Sydney, Oct 12 (IANS) Australia’s economy is continuing to display resilience to commodity price declines, however external financing risks do linger, global ratings agency Moody’s Investor Services said on Wednesday.
Australia’s growth should continue to outpace its commodity exporting triple-A (stable) rated peers New Zealand, Canada and Norway over the coming years as rising mineral exports offset weak prices, while the services sector ramps up from the drop in Aussie dollar, Xinhua news agency reported.
“The weaker Australian dollar and lower interest rates have allowed it to take an increasing market share of rising global demand for tourism and education services,” Moody’s said.

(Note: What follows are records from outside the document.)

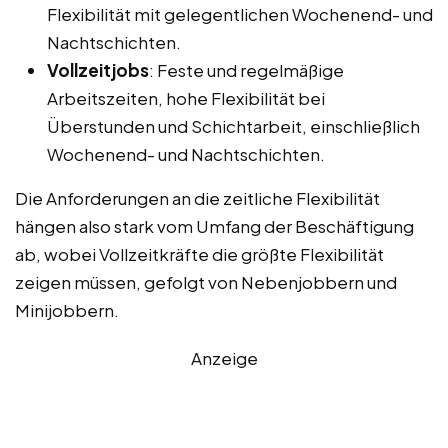
Flexibilität mit gelegentlichen Wochenend- und
Nachtschichten.
Vollzeitjobs
: Feste und regelmäßige
Arbeitszeiten, hohe Flexibilität bei
Überstunden und Schichtarbeit, einschließlich
Wochenend- und Nachtschichten.
Die Anforderungen an die zeitliche Flexibilität
hängen also stark vom Umfang der Beschäftigung
ab, wobei Vollzeitkräfte die größte Flexibilität
zeigen müssen, gefolgt von Nebenjobbern und
Minijobbern.
Anzeige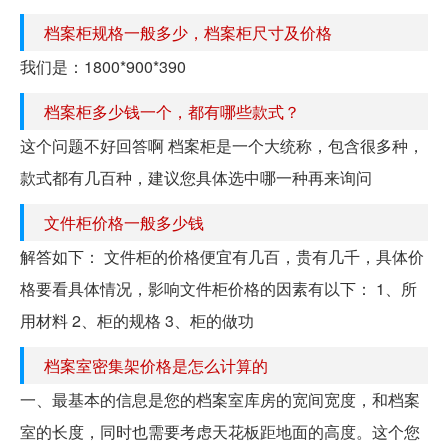
档案柜规格一般多少，档案柜尺寸及价格
我们是：1800*900*390
档案柜多少钱一个，都有哪些款式？
这个问题不好回答啊 档案柜是一个大统称，包含很多种，
款式都有几百种，建议您具体选中哪一种再来询问
文件柜价格一般多少钱
解答如下： 文件柜的价格便宜有几百，贵有几千，具体价
格要看具体情况，影响文件柜价格的因素有以下： 1、所
用材料 2、柜的规格 3、柜的做功
档案室密集架价格是怎么计算的
一、最基本的信息是您的档案室库房的宽间宽度，和档案
室的长度，同时也需要考虑天花板距地面的高度。这个您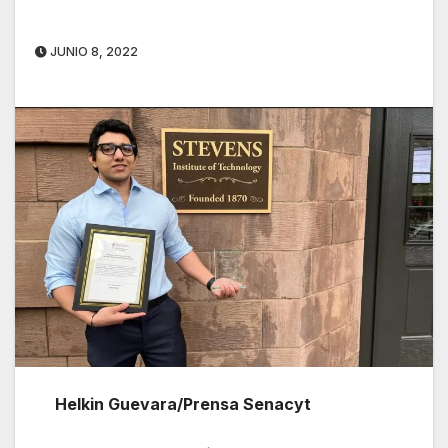
JUNIO 8, 2022
Helkin Guevara/Prensa Senacyt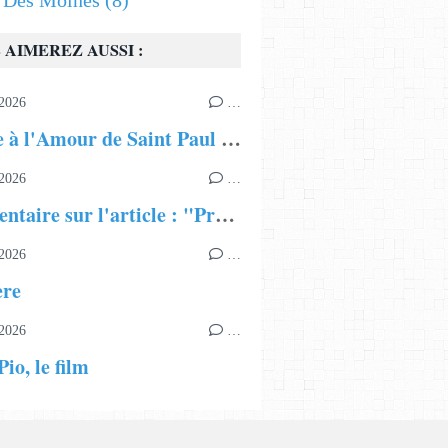
s Des Moines
(8)
 AIMEREZ AUSSI :
2026
…
Hymne à l'Amour de Saint Paul Apôtre
2026
…
Commentaire sur l'article : "Présentation du Patriarcat Œcuménique"
2026
…
ère
2026
…
io, le film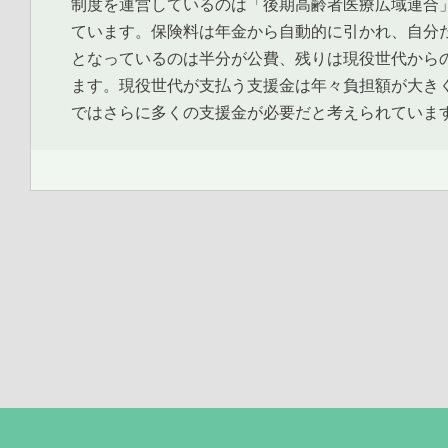
制度を運営しているのは「後期高齢者医療広域連合
ています。保険料は年金から自動的に引かれ、自分
となっているのは半分が公費、残りは現役世代から
ます。現役世代が支払う支援金は年々負担額が大き
ではさらに多くの支援金が必要だと考えられていま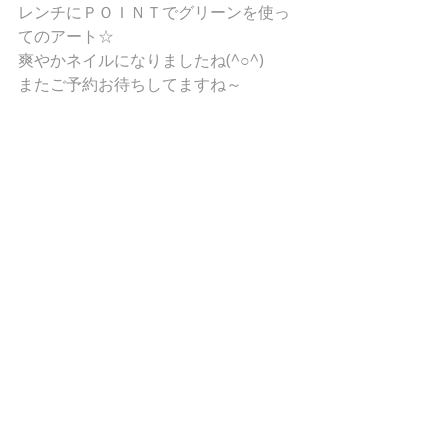
レンチにＰＯＩＮＴでグリーンを使っ
てのアート☆
爽やかネイルになりましたね(^○^)
またご予約お待ちしてますね～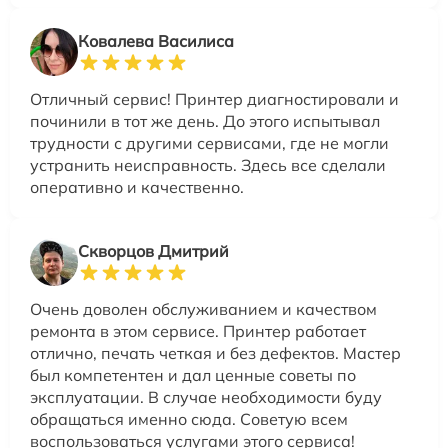
Ковалева Василиса
Отличный сервис! Принтер диагностировали и
починили в тот же день. До этого испытывал
трудности с другими сервисами, где не могли
устранить неисправность. Здесь все сделали
оперативно и качественно.
Скворцов Дмитрий
Очень доволен обслуживанием и качеством
ремонта в этом сервисе. Принтер работает
отлично, печать четкая и без дефектов. Мастер
был компетентен и дал ценные советы по
эксплуатации. В случае необходимости буду
обращаться именно сюда. Советую всем
воспользоваться услугами этого сервиса!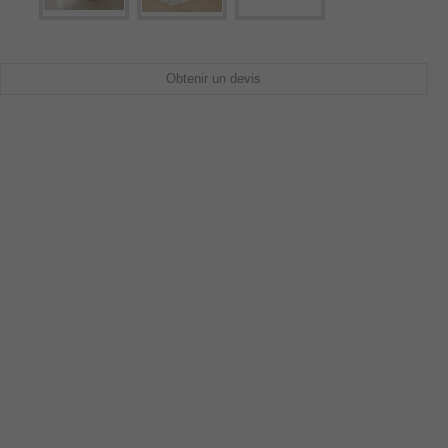
Obtenir un devis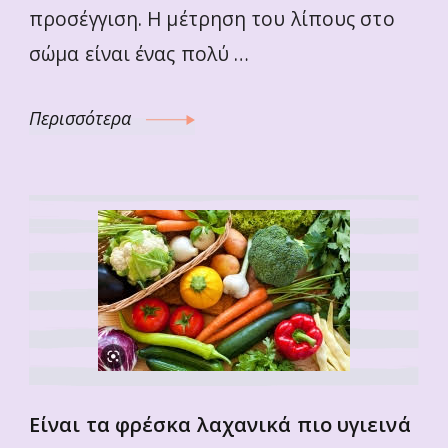
προσέγγιση. Η μέτρηση του λίπους στο
σώμα είναι ένας πολύ …
Περισσότερα
Είναι τα φρέσκα λαχανικά πιο υγιεινά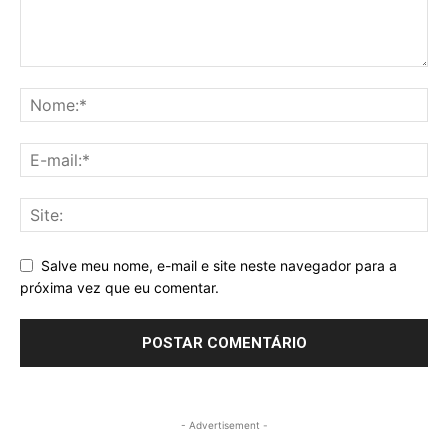
Salve meu nome, e-mail e site neste navegador para a
próxima vez que eu comentar.
- Advertisement -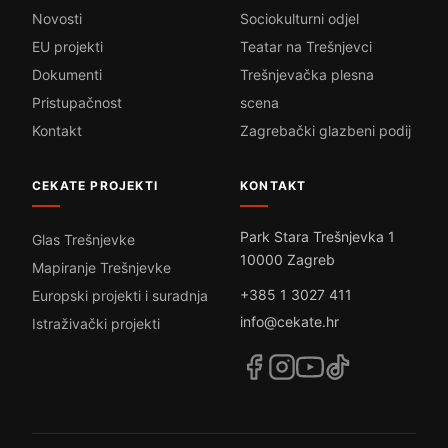
Novosti
Sociokulturni odjel
EU projekti
Teatar na Trešnjevci
Dokumenti
Trešnjevačka plesna
Pristupačnost
scena
Kontakt
Zagrebački glazbeni podij
CEKATE PROJEKTI
KONTAKT
Park Stara Trešnjevka 1
Glas Trešnjevke
10000 Zagreb
Mapiranje Trešnjevke
+385 1 3027 411
Europski projekti i suradnja
info@cekate.hr
Istraživački projekti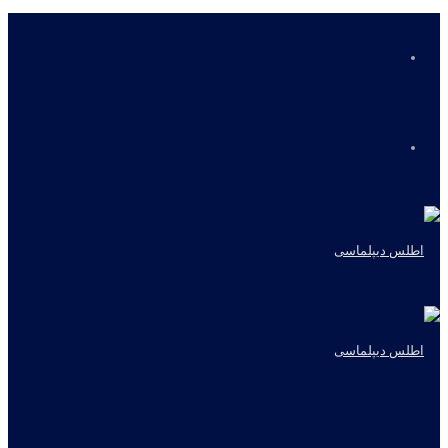
منو
جستجو
برای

However, Australia’s budget deficit will be wider for longer than the Australian government projects and will cause the government debt to rise to around 41 per cent of the GDP next year, it said.
Sovereign ratings agencies have been alarmed at the deficit and lack of action to arrest growing debt, causing ratings house Standard and Poor’s to place Australia on CreditWatch negative.
Moody’s said, “constraints to fiscal consolidation are likely to persist”, while rapid increase in house prices and the reliance on foreign investment is exposing the economy and financial system to any negative shocks offshore.
“Still, the robustness of Australian institutions shores up investor confidence and mitigates the risk of any abrupt tightening in financing conditions,” Moody’s said.
“Australia’s long track record of robust growth illustrates its resilience in the face of such negative shocks.”